- **Problem requirements**
Retype the rows below word for word, but leave the pictures out.

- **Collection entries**

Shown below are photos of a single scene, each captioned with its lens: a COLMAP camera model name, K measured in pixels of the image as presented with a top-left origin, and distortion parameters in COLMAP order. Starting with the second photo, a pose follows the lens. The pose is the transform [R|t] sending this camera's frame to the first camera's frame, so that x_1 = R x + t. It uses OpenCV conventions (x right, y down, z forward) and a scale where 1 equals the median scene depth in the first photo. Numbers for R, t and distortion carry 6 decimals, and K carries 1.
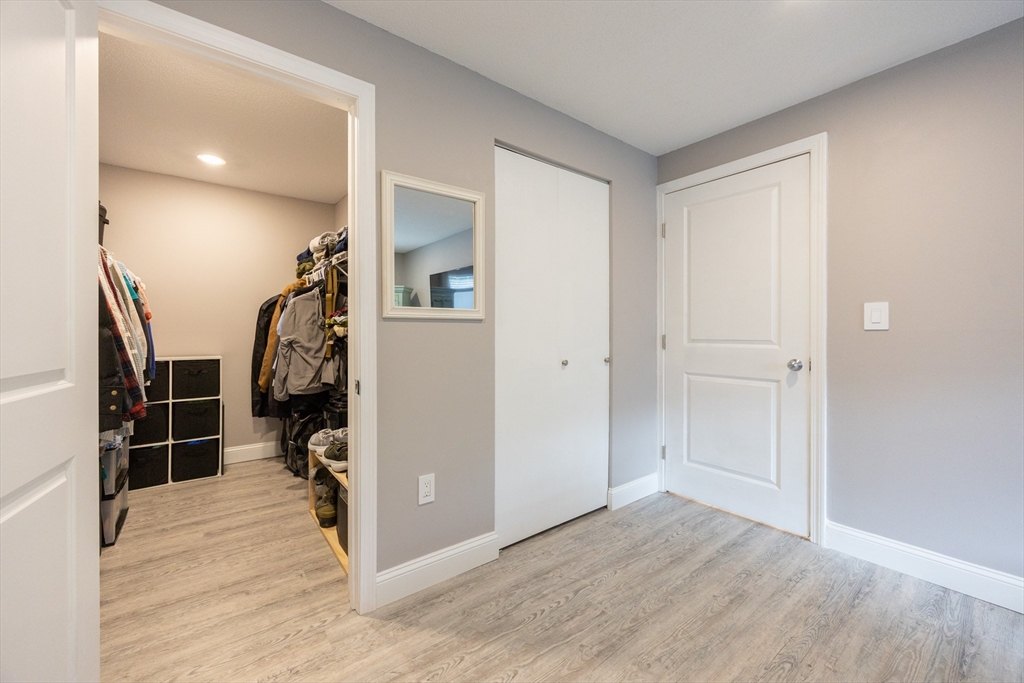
lens RADIAL K [[397.0, 0, 502.4], [0, 397.0, 331.9], [0, 0, 1]] dist [0.000323, 0.000375]
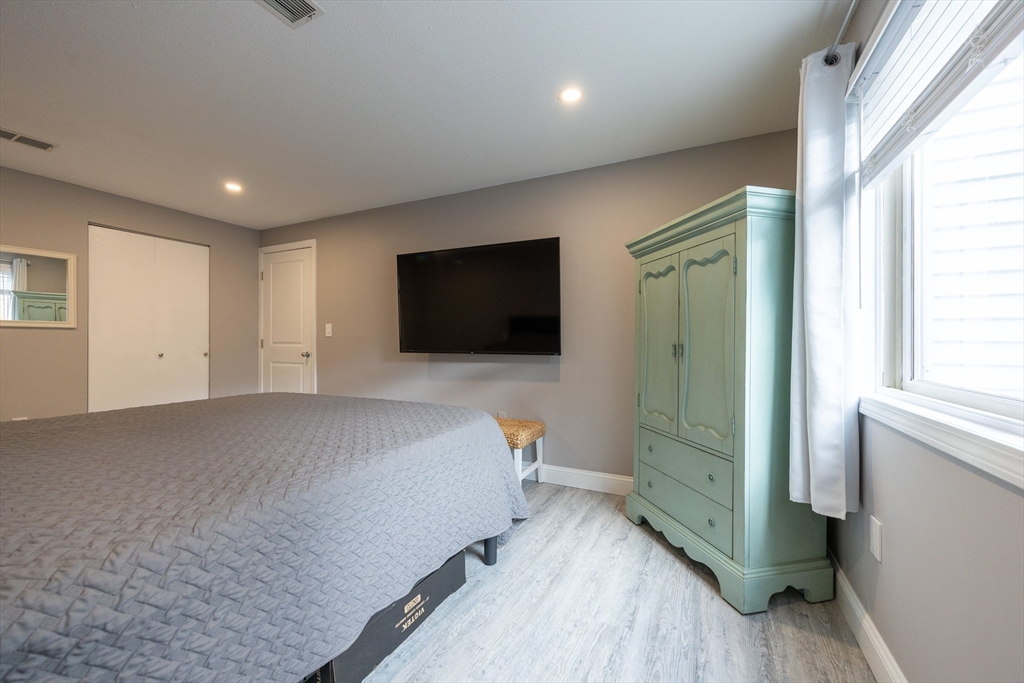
lens RADIAL K [[397.0, 0, 506.2], [0, 397.0, 340.7], [0, 0, 1]] dist [0.000323, 0.000375]
pose [[0.899086, 0.004770, 0.437746, 0.747355], [-0.003836, 0.999988, -0.003018, 0.017406], [-0.437755, 0.001034, 0.899094, -1.156889]]
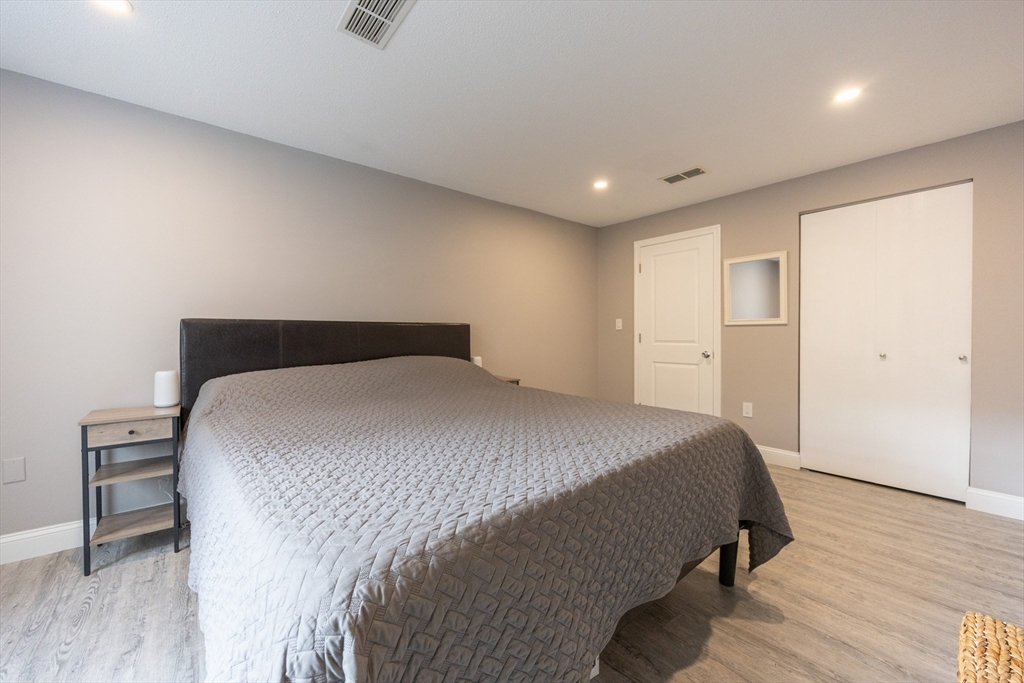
lens RADIAL K [[397.0, 0, 514.3], [0, 397.0, 341.0], [0, 0, 1]] dist [0.000323, 0.000375]
pose [[0.048941, 0.020127, -0.998599, 1.379186], [0.002099, 0.999793, 0.020254, 0.002564], [0.998799, -0.003088, 0.048888, -0.220977]]
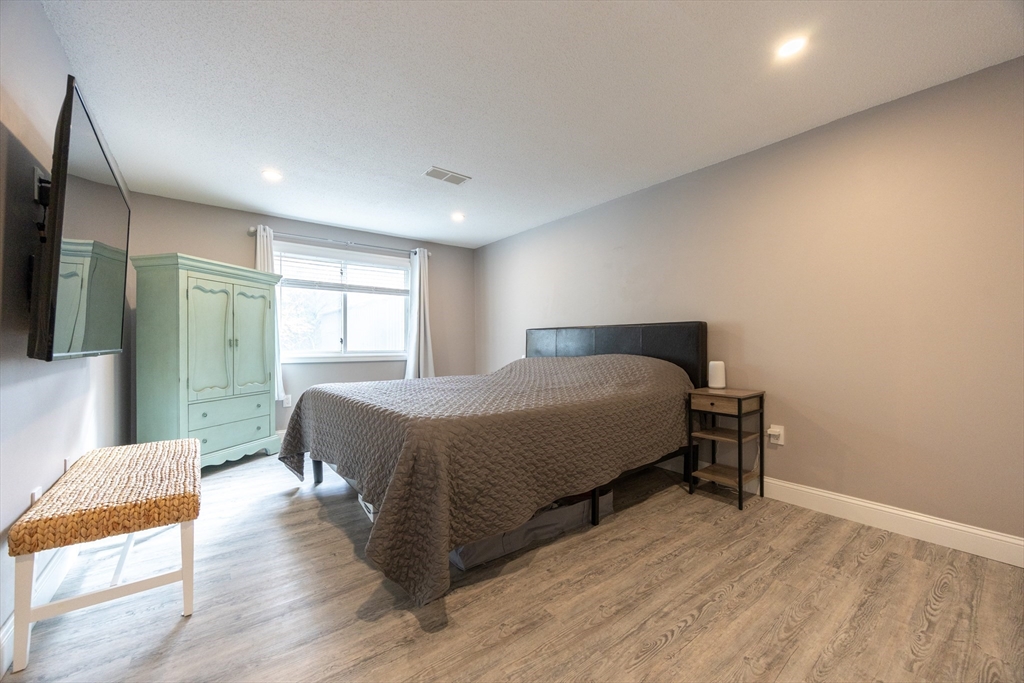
lens RADIAL K [[397.0, 0, 510.9], [0, 397.0, 342.1], [0, 0, 1]] dist [0.000323, 0.000375]
pose [[-0.999926, 0.002988, -0.011799, 0.461813], [0.003020, 0.999992, -0.002693, 0.038268], [0.011791, -0.002728, -0.999927, 0.966969]]
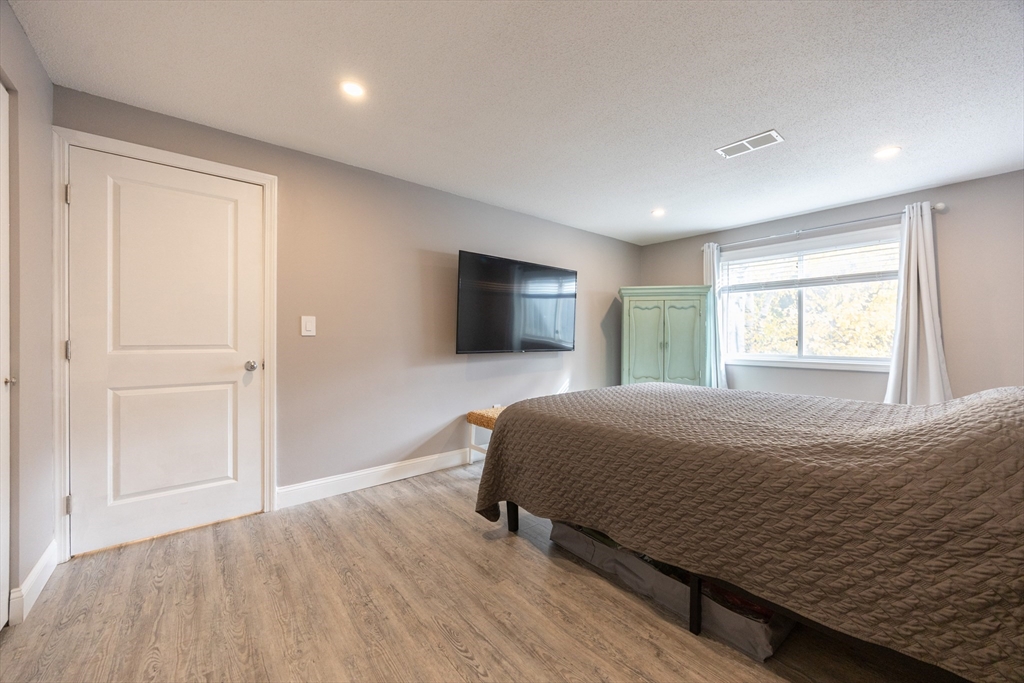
lens RADIAL K [[397.0, 0, 513.5], [0, 397.0, 340.0], [0, 0, 1]] dist [0.000323, 0.000375]
pose [[-0.041779, -0.000839, 0.999127, -0.427510], [-0.000745, 0.999999, 0.000809, 0.006996], [-0.999127, -0.000710, -0.041779, 0.287149]]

- **Task result**
Shown below are photos of a single scene, each captioned with its lens: a COLMAP camera model name, K measured in pixels of the image as presented with a top-left origin, and distortion parameters in COLMAP order. Starting with the second photo, a pose follows the lens. The pose is the transform [R|t] sending this camera's frame to the first camera's frame, so that x_1 = R x + t. It uses OpenCV conventions (x right, y down, z forward) and a scale where 1 equals the median scene depth in the first photo. Numbers for R, t and distortion carry 6 decimals, and K carries 1.
lens RADIAL K [[397.0, 0, 502.4], [0, 397.0, 331.9], [0, 0, 1]] dist [0.000323, 0.000375]
lens RADIAL K [[397.0, 0, 506.2], [0, 397.0, 340.7], [0, 0, 1]] dist [0.000323, 0.000375]
pose [[0.899086, 0.004770, 0.437746, 0.747355], [-0.003836, 0.999988, -0.003018, 0.017406], [-0.437755, 0.001034, 0.899094, -1.156889]]
lens RADIAL K [[397.0, 0, 514.3], [0, 397.0, 341.0], [0, 0, 1]] dist [0.000323, 0.000375]
pose [[0.048941, 0.020127, -0.998599, 1.379186], [0.002099, 0.999793, 0.020254, 0.002564], [0.998799, -0.003088, 0.048888, -0.220977]]
lens RADIAL K [[397.0, 0, 510.9], [0, 397.0, 342.1], [0, 0, 1]] dist [0.000323, 0.000375]
pose [[-0.999926, 0.002988, -0.011799, 0.461813], [0.003020, 0.999992, -0.002693, 0.038268], [0.011791, -0.002728, -0.999927, 0.966969]]
lens RADIAL K [[397.0, 0, 513.5], [0, 397.0, 340.0], [0, 0, 1]] dist [0.000323, 0.000375]
pose [[-0.041779, -0.000839, 0.999127, -0.427510], [-0.000745, 0.999999, 0.000809, 0.006996], [-0.999127, -0.000710, -0.041779, 0.287149]]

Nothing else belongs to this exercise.